Hi, I am looking for applying data augmentation on CIFAR-10, in the way that each image takes different places, let’s say one in the right corner top, another one in the left corner bottom, … I am not sure this is a correct approach, first creating a box around each image by using padding then start transferring images there? I wonder using transforms.RandomAffine is okay for transferring in this way? if so why “translate”, option in that, has to be between 0 and 1?

Thank you,

Would you like to crop the input image at these different positions?
If so, torchvsion.transforms.FiveCrop (or TenCrop) might be usable.

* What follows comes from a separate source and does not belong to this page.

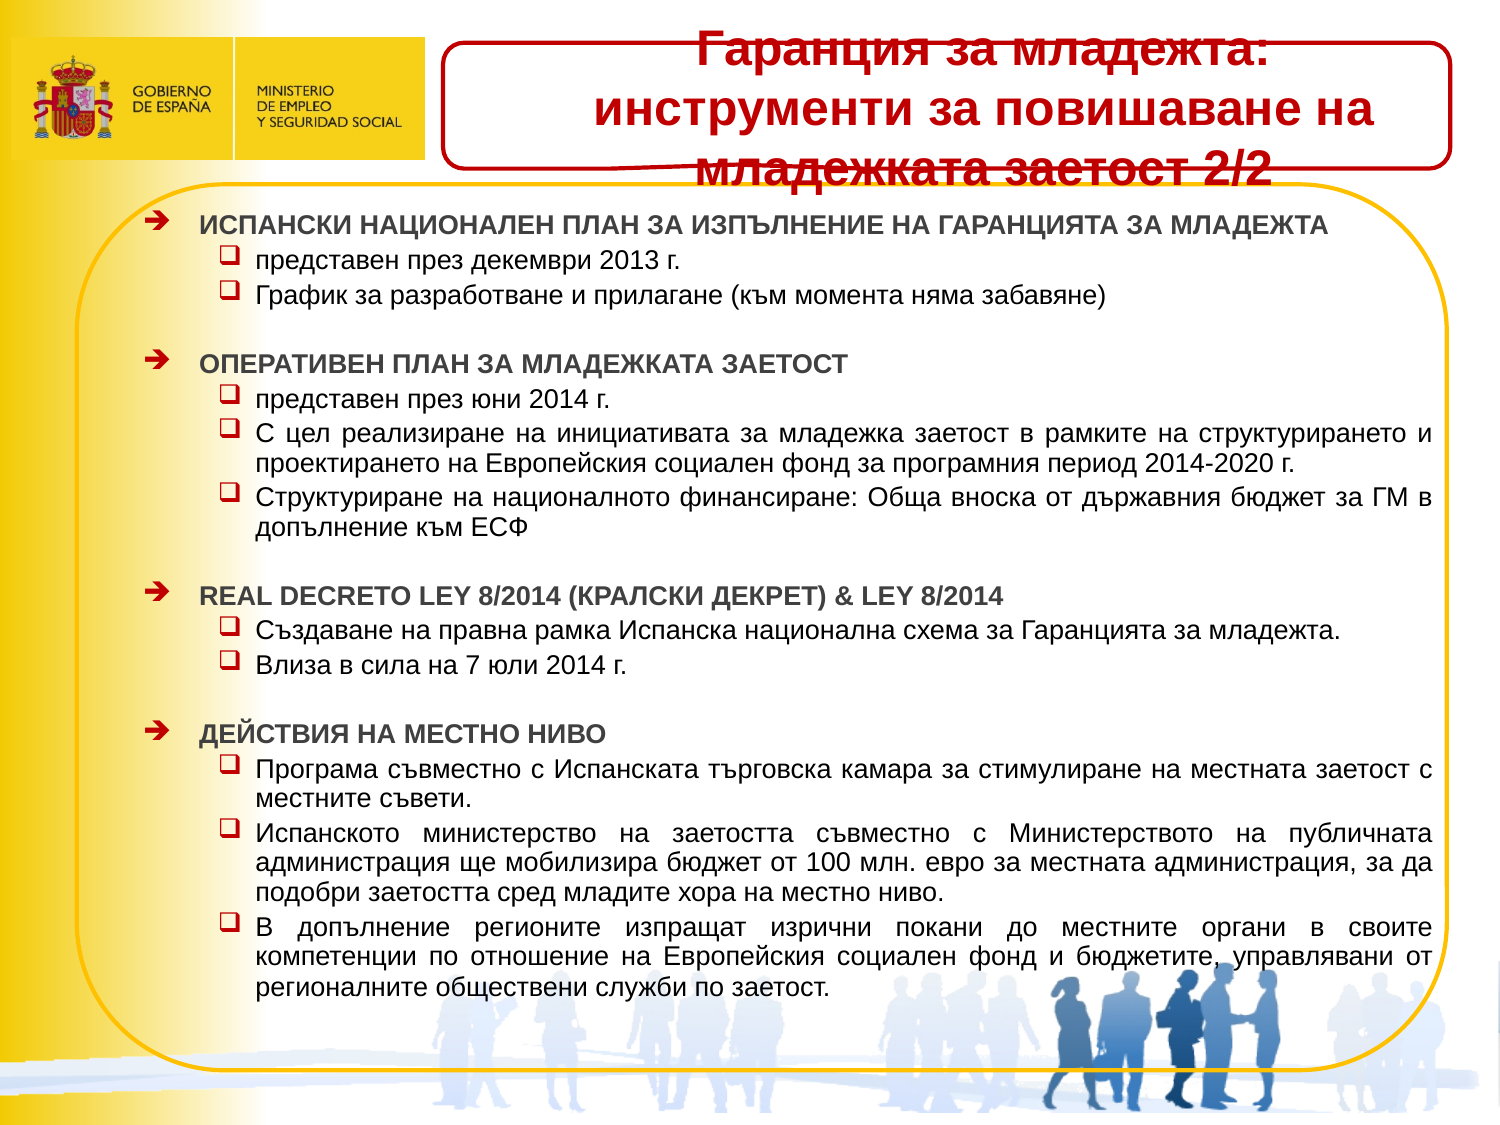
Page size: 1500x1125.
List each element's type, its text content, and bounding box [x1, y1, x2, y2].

The translate argument is defined as:

translate ( tuple , optional ) – tuple of maximum absolute fraction for horizontal and vertical translations. For example translate=(a, b), then horizontal shift is randomly sampled in the range -img_width * a < dx < img_width * a and vertical shift is randomly sampled in the range -img_height * b < dy < img_height * b. Will not translate by default.

which means it’s used as the relative translation using the image width and height.

Thank you for your response, @ptrblck.

To make sure that I understand it properly, you mean replacing

transform_train = transforms.Compose([
            transforms.RandomCrop(32, padding=4),        
            transforms.RandomRotation(15),              
            transforms.RandomHorizontalFlip(),           
            transforms.ToTensor(),                     
            normalize_transform,                          
        ])

with

transform_train = transforms.Compose([
            transforms.FiveCrop (40),
            transforms.Lambda(lambda crops: torch.stack([ToTensor()(crop) for crop in crops])) 
            transforms.RandomRotation(15),              
            transforms.RandomHorizontalFlip(),           
            normalize_transform,                          
        ])

and model(input) in training procedure should be changed to:

result = model(input.view(-1, c=3, h=40, w=40)) # fuse batch size and ncrops
result_avg = result.view(bs=128, ncrops=5, -1).mean(1) # avg over crops

and the result_avg will be used for calculating loss function, prediction?

This generates extra data to train in different locations, and the size should be increased for that (let say from 32 to 40) to see some difference?

I think your new transformation won’t work, as you are trying to apply image transformations (e.g. RandomRotation) on tensors.

Instead you could apply FiveCrop, loop over each cropped image, and apply the rotation to it.

I’m not sure what size you are referring to in the last sentence. CIFAR-10 images have a spatial size of 32x32. You could of course pad them to 40x40 and check, if that helps.

Thank you, @ptrblck.